Muitos fatores contribuem para que o gosto de uma comida fique gravado na memória associado a uma emoção. Segundo Marle Alvarenga, doutora em nutrição pela Universidade de São Paulo e coordenadora do Instituto Nutrição Comportamental, a companhia, o estado de humor e o ambiente entram na receita, assim como o contexto em determinada fase da vida.

A memória gostosa do refrigerante preferido na adolescência, por exemplo, pode ser eternizada por causa do componente de rebeldia —e trazer de volta a sensação de transgressão.

"Mesmo depois que aquela história toda já se perdeu, o que ficou registrado no cérebro ativa o mecanismo de recompensa. Se me trouxe prazer um dia, eu repito o gesto em busca de prazer outra vez", diz Marle.

A professora universitária Marilia Andrade, 49, não esquece como era bom, lá pelos dez anos de idade, ir a pé até o mercadinho para comprar chocolate Kri, seu preferido.

"Eu gostava do chocolate e mais ainda do ritual de enfrentar o medo de andar sozinha pela avenida. O Kri virou Crunch, mas o gosto mudou e a lembrança não vem mais."

Para acionar tais memórias, nem é preciso comer de fato.
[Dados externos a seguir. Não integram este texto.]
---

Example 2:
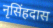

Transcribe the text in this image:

नृसिंहदास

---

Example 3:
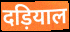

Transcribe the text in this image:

दड़ियाल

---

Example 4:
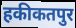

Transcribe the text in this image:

हकीकतपुर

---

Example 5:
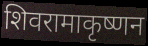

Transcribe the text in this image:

शिवरामाकृष्णन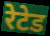
रेटेड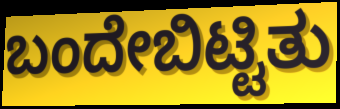
ಬಂದೇಬಿಟ್ಟಿತು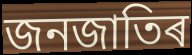
জনজাতিৰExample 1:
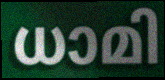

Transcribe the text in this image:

ധാമി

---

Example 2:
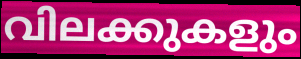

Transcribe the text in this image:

വിലക്കുകളും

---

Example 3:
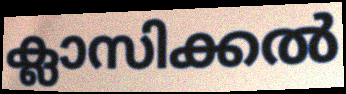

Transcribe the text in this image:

ക്ലാസിക്കൽ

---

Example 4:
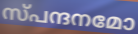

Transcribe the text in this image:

സ്പന്ദനമോ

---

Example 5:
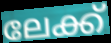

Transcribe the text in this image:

ലേക്ക്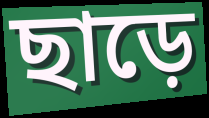
ছাড়ে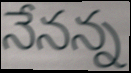
నేనన్నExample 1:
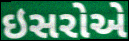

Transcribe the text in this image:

ઇસરોએ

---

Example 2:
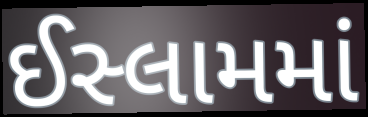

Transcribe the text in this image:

ઈસ્લામમાં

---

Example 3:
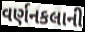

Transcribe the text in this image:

વર્ણનકલાની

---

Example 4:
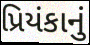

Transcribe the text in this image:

પ્રિયંકાનું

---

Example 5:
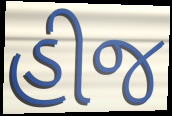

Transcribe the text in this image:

હીજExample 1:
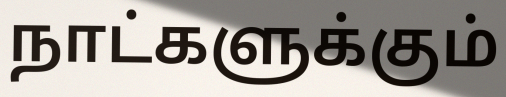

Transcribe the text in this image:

நாட்களுக்கும்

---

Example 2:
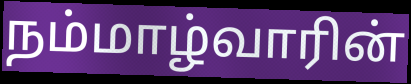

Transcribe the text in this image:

நம்மாழ்வாரின்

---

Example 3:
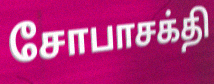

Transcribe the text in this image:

சோபாசக்தி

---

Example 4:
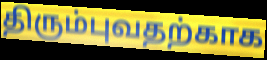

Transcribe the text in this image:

திரும்புவதற்காக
De acordo com a nutricionista, a dopamina, neurotransmissor ligado à sensação de prazer, começa a ser liberada antes mesmo que a gente dê a primeira mordida. "A expectativa em relação à comida acaba sendo mais importante do que a comida em si."
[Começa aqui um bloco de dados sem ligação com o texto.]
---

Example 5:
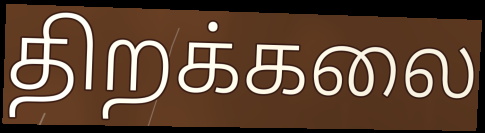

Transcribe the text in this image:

திறக்கலை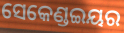
ସେକେଣ୍ଡଇୟର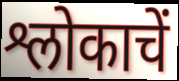
श्लोकाचें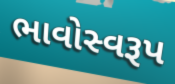
ભાવોસ્વરૂપ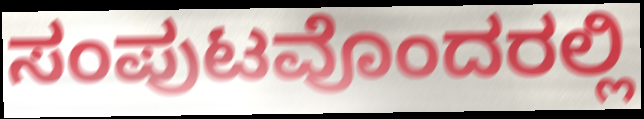
ಸಂಪುಟವೊಂದರಲ್ಲಿ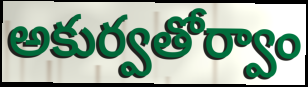
అకుర్వతోర్వాం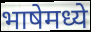
भाषेमध्येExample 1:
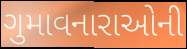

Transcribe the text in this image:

ગુમાવનારાઓની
O gatilho para buscar uma memória gostosa pode ser até mesmo uma embalagem, como relata a professora de ginástica Marta Eloisa de Campos, 51. Quando criança, ela aguardava o dia de receber a mesada e ir a pé até a quitanda, na companhia do irmão, para gastar as moedinhas em paçocas Amor.

"Tínhamos um ritual. Como a paçoca vinha toda esfarelada, o jeito era enrolar o papel em funil e jogar os farelos direto na boca. A textura era seca, grudava no céu da boca. A gente conversava e espirrava paçoca um no outro."

Marta segue comendo paçoca Amor, um momento de indulgência que reserva para as sobremesas. Mas lamenta que o doce não venha mais embrulhado no mesmo papel —e não esfarele mais.

"O material mudou. Aconteceu o mesmo com o bombom Alpino, que vinha em forminha dourada, como um selo que parecia um cinto. O ritual de abrir era delicioso. E o Sonho de Valsa? Era vendido em celofane. Depois de comer, a gente fazia uma dobradura e transformava o papel no vestido da moça que dançava a valsa."

Mudanças nas fórmulas e embalagens são corriqueiras na indústria alimentícia, e elas ocorrem por diversas razões. Podem ser motivadas por alterações na legislação, pelas demandas do consumidor, que procura produtos mais saudáveis, ou simplesmente para reduzir custos.

Para Francisco Santana, proprietário da Escola Sorvete, a busca por economia estaria por trás da transformação que o sorvete Kibon sofreu nas últimas décadas.

Muito antes de se tornar um especialista na arte de fazer sorvetes artesanais, ele se deliciava com o trio de sabores napolitano, embalado em tijolo de papel ou na lata redonda, ponto alto das festinhas de aniversário.

"A fórmula levava leite, creme de leite, fruta de verdade. Hoje, a pressão pelo custo impacta no sabor. Usam soro de leite, corantes e saborizantes baratos, além de óleo de palma, que mantém o sorvete cremoso mesmo congelado. A legislação brasileira é frouxa e permite muita coisa em favor da economia", acredita.

A Kibon respondeu à Folha que, em seus 80 anos de história, está "em constante inovação", e que ouve os consumidores para se renovar. "Buscamos oferecer um portfólio de produtos que une a memória afetiva que as pessoas já têm com nossos produtos com constantes atualizações, sempre com alta qualidade", afirmou a empresa em nota.

Anderson Freire, diretor de marketing, pesquisa e desenvolvimento da Arcor do Brasil, que produz a paçoca Amor, informou que a empresa realizou "melhoria na embalagem da paçoca Amor, considerando o acompanhamento do comportamento dos consumidores".

E admite que a inovação "fez com que ela ficasse menos ‘esfarelenta’, ou seja, mais cremosa". Mas garante que a receita é a mesma de sempre.